**Images with lens parameters**
━━━━━━━━━━
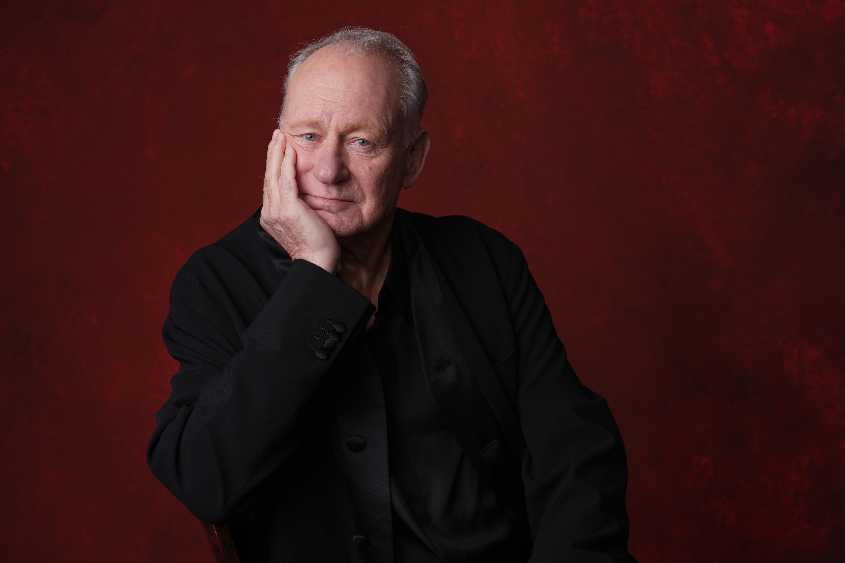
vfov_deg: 24.2
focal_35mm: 56
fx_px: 1314
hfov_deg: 35.6
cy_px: 282
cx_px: 422
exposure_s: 1/250
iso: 200
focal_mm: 56
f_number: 6.3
━━━━━━━━━━
**INSTRUCTION**
Output the data exactly as it is, with the pictures dropped.

**ANSWER TO THIS PROBLEM**
vfov_deg: 24.2
focal_35mm: 56
fx_px: 1314
hfov_deg: 35.6
cy_px: 282
cx_px: 422
exposure_s: 1/250
iso: 200
focal_mm: 56
f_number: 6.3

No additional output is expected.